The Albanian (2010): “..I ended up sleeping on the street..”

Der Albaner

“I live in Germany, but I wasn’t born there. I’m originally from Kampala, Uganda. I’ve been living in Germany for close to six years and I’m doing well. It’s not like I have fully been through the same situation like the main character in the film Der Albaner (The Albanian, 2010), but there are a few similarities. Arben, a poor Albanian villager, wants to marry a beautiful girl, Etleva, from a neighboring clan, but her father has promised her to another man who is offering 10,000 Euros. So, Arben hustles his way into Germany and travels to Berlin to make money. When he finally has enough money he goes back to Albania, but he’s too late. It doesn’t end well for him. This film made me think about how unfair life can be because life isn’t just a bed of roses.”

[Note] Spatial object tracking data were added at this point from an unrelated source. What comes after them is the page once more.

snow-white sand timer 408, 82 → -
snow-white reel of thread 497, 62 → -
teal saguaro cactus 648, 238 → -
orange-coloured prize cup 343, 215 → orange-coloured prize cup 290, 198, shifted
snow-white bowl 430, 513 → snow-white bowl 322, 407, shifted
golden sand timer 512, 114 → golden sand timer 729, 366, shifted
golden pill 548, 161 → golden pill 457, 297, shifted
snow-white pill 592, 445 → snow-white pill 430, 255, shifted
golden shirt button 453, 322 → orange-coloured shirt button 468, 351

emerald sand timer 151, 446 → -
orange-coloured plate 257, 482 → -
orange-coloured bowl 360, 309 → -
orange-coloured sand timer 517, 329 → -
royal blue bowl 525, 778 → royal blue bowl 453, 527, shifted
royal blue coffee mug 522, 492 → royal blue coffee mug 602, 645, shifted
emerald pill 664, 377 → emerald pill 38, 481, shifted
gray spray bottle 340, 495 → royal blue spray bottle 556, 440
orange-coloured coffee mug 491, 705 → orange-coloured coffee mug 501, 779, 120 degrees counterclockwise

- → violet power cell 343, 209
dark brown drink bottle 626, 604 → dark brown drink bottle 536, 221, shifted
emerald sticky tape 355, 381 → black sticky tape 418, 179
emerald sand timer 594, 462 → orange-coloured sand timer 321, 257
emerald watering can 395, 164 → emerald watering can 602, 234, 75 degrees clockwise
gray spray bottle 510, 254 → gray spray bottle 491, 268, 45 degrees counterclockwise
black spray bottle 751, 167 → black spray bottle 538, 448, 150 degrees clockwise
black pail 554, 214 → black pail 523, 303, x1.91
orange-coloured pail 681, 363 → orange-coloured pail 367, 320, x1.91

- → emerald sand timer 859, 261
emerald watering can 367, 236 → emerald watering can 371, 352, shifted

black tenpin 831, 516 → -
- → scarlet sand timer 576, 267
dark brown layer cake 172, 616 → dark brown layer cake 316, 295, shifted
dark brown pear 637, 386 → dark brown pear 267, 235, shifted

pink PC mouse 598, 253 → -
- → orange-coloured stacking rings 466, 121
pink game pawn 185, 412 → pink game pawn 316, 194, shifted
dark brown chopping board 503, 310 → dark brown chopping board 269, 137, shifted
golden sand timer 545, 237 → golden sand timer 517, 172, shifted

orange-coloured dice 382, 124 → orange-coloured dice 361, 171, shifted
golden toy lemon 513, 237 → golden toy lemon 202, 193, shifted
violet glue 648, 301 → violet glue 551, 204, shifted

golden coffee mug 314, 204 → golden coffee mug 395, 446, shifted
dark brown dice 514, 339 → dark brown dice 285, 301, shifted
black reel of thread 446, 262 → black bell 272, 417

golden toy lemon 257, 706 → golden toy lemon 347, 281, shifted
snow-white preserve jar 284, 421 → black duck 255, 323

“When I moved to Germany I had to begin from zero and all I had with me when I came to this country was my backpack and that’s it. I have relatives in Germany, but they did not help me much. In the past six years I had to learn how to speak perfect German, study for my degree and now I have a good paying job and a nice apartment. I pay my own bills. I can go on vacation whenever I like, but this didn’t fall from heaven. Six years ago I didn’t understand a single word of the German language. I had to work hard, sometimes hustle, adjust to their society and understand how the system works.”

“One time I went to a club with some of my cousins and that’s where I met a nice-looking German girl. She liked me too so we kept in touch. Back then I was living in Stuttgart and she lived just outside of Frankfurt. I took the train to Frankfurt and she was supposed to pick me up at 8 pm. She didn’t show up. I tried to call her, but she switched off her phone. I kept waiting for her because I still hoped she’d show up. Around 10 pm I was still standing there stranded and my phone’s battery had died. Around midnight I had asked to charge my phone at a shop and called her again someone finally picked up the phone, but it was her sister who told me that she was sleeping. So, I ended up sleeping on the street, because I didn’t know anyone in Frankfurt. I joined a few people who were sleeping on the street. They had a tent and it was raining and I slept on the floor with them to wait for the train in the morning to take me back to Stuttgart. I’ve slept on the street before, but okay it was just one night. I cannot compare my experience to someone who is forced to sleep every night on the street. At the end of the day, I’m still standing and I’m happy. My life is good and for that I thank god.”